Si le Canada a louvoyé entre l'interventionnisme à tous crins de George W. Bush et une espèce de neutralité, il en a fait assez pour s'attirer l'hostilité des islamistes les plus extrêmes, mais il est sans doute supplanté comme cible par les États-Unis pour le plus grand nombre. C'est peut-être ce qui nous a sauvés jusqu'à maintenant. Si on suppose que les opinions et les velléités de militantisme de nature terroriste sont réparties selon une distribution normale, de la modération relative à l'extrémisme, les islamistes canadiens désireux de s'en prendre aux intérêts étatsuniens seraient plus nombreux que ceux qui voudraient plutôt s'en prendre aux intérêts canadiens.

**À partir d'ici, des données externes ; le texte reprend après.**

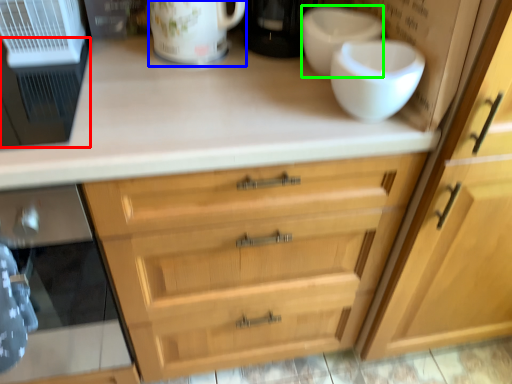
Question: Which object is positioned closest to appliance (highlighted by a red box)? Select from mug (highlighted by a blue box) and basin (highlighted by a green box).

Choices:
 (A) mug
 (B) basin

Answer: (A)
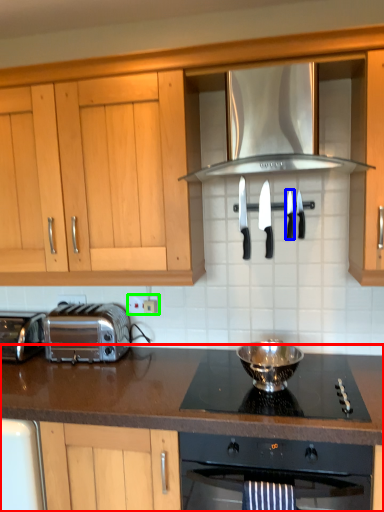
Question: Which object is the closest to the countertop (highlighted by a red box)? Choose among these: knife (highlighted by a blue box) or electric outlet (highlighted by a green box).

Choices:
 (A) knife
 (B) electric outlet

Answer: (B)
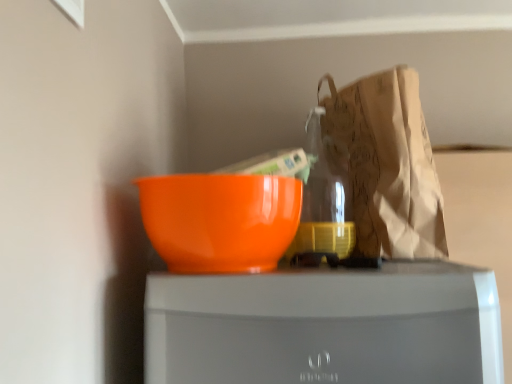
Question: Should I look upward or downward to see brown paper bag at upper right?

Choices:
 (A) up
 (B) down

Answer: (A)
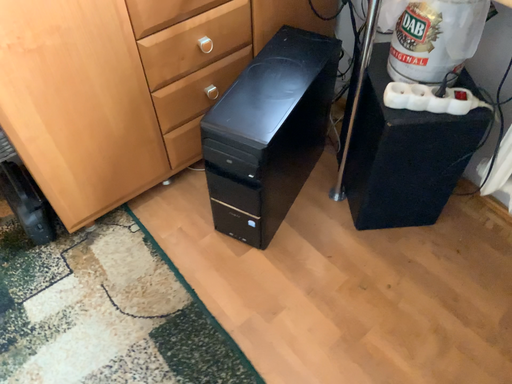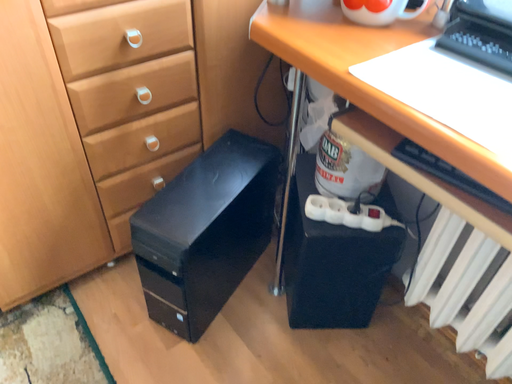
Question: How did the camera likely rotate when shooting the video?

Choices:
 (A) rotated downward
 (B) rotated upward

Answer: (B)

Dès lors, il serait plus probable d'assister à une autre tentative dans la direction des États-Unis (des islamistes canadiens n'ayant qu'à traverser une frontière) avant une tentative au Canada. Ou de voir des terroristes canadiens se faire arrêter en route pour les États-Unis avant d'en repérer qui ciblent le Canada.

Mais il faut tenir compte de la logistique. Sur tel ou tel nombre de militants islamistes, un certain pourcentage n'aura pas les moyens d'organiser un attentat. Du coup, si on exige que des terroristes voulant s'en prendre au Canada soient (i) d'origine canadienne ou établis de très longue date, (ii) plus extrêmes que les autres, et (iii) suffisamment nantis pour organiser un attentat, il ne devrait rester qu'un très petit nombre de candidats.

Toutefois, un article de Loretta Napoleoni rappelle que le coût d'un attentat terroriste est à la baisse. Les connaissances requises pour fabriquer des explosifs circulent de plus en plus facilement. Pour des militants déjà sur place et qui choisissent l'option kamikaze, le coût devient minime. Et ceux qui visent des cibles canadiennes auront des coûts plus bas que ceux qui veulent s'en prendre à des cibles étatsuniennes. L'inquiétude va demeurer encore un moment.